---------- Given data ----------

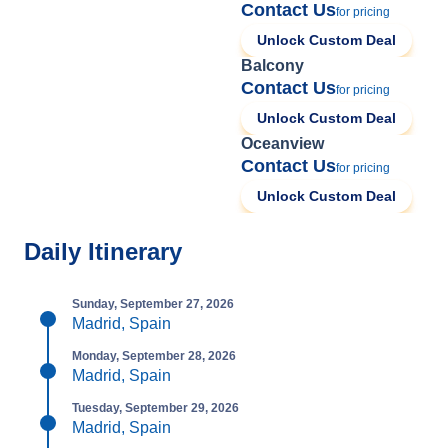
Contact Us
for pricing
Unlock Custom Deal
Balcony
Contact Us
for pricing
Unlock Custom Deal
Oceanview
Contact Us
for pricing
Unlock Custom Deal
Daily Itinerary
Sunday, September 27, 2026
Madrid, Spain
Monday, September 28, 2026
Madrid, Spain
Tuesday, September 29, 2026
Madrid, Spain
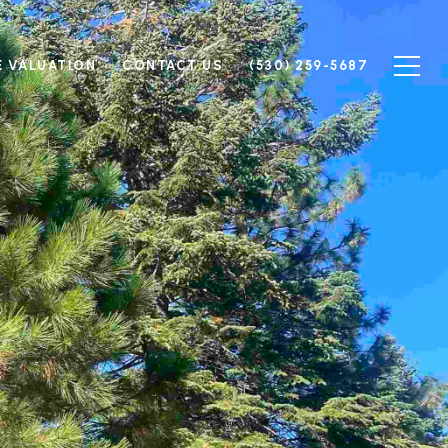
 VALUATION
CONTACT US
(530) 259-5687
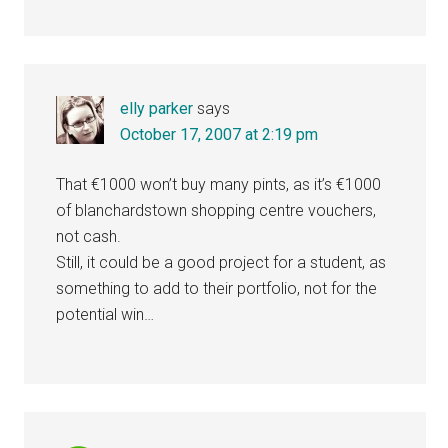
elly parker
says
October 17, 2007 at 2:19 pm
That €1000 won’t buy many pints, as it’s €1000
of blanchardstown shopping centre vouchers,
not cash.
Still, it could be a good project for a student, as
something to add to their portfolio, not for the
potential win…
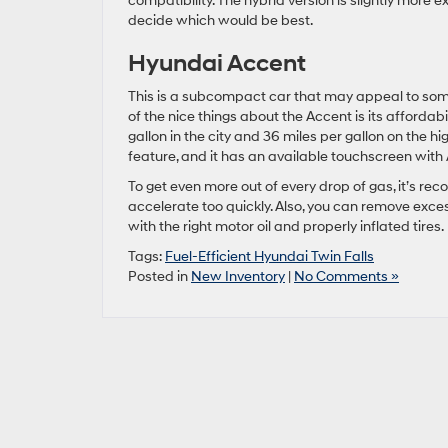
compatibility. The hybrid version is slightly more e
decide which would be best.
Hyundai Accent
This is a subcompact car that may appeal to some b
of the nice things about the Accent is its affordabil
gallon in the city and 36 miles per gallon on the 
feature, and it has an available touchscreen wit
To get even more out of every drop of gas, it’s re
accelerate too quickly. Also, you can remove exces
with the right motor oil and properly inflated tires.
Tags:
Fuel-Efficient Hyundai Twin Falls
Posted in
New Inventory
|
No Comments »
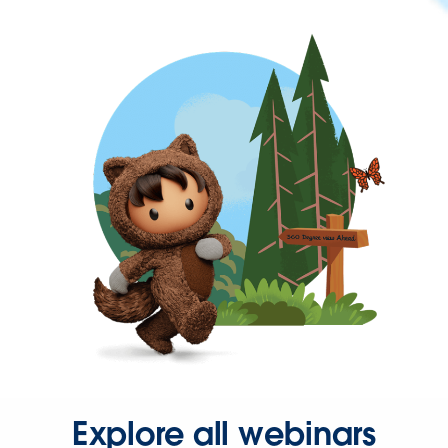
Explore all webinars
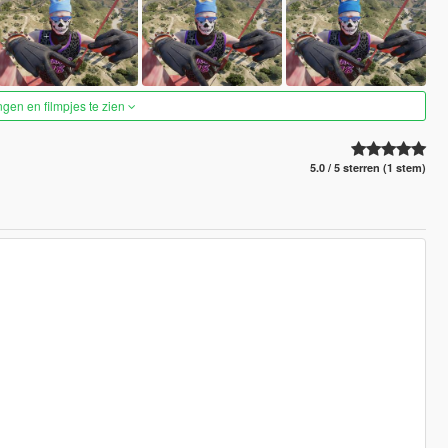
ngen en filmpjes te zien
5.0 / 5 sterren (1 stem)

----------

__Task statement__: Change "Madrid" to "Seville" in the material from its beginning through the line containing "potential win…", keeping all other text as it stands. Omit the pictures from the result.

__Finished task__:
Contact Us
for pricing
Unlock Custom Deal
Balcony
Contact Us
for pricing
Unlock Custom Deal
Oceanview
Contact Us
for pricing
Unlock Custom Deal
Daily Itinerary
Sunday, September 27, 2026
Seville, Spain
Monday, September 28, 2026
Seville, Spain
Tuesday, September 29, 2026
Seville, Spain
 VALUATION
CONTACT US
(530) 259-5687
elly parker
says
October 17, 2007 at 2:19 pm
That €1000 won’t buy many pints, as it’s €1000
of blanchardstown shopping centre vouchers,
not cash.
Still, it could be a good project for a student, as
something to add to their portfolio, not for the
potential win…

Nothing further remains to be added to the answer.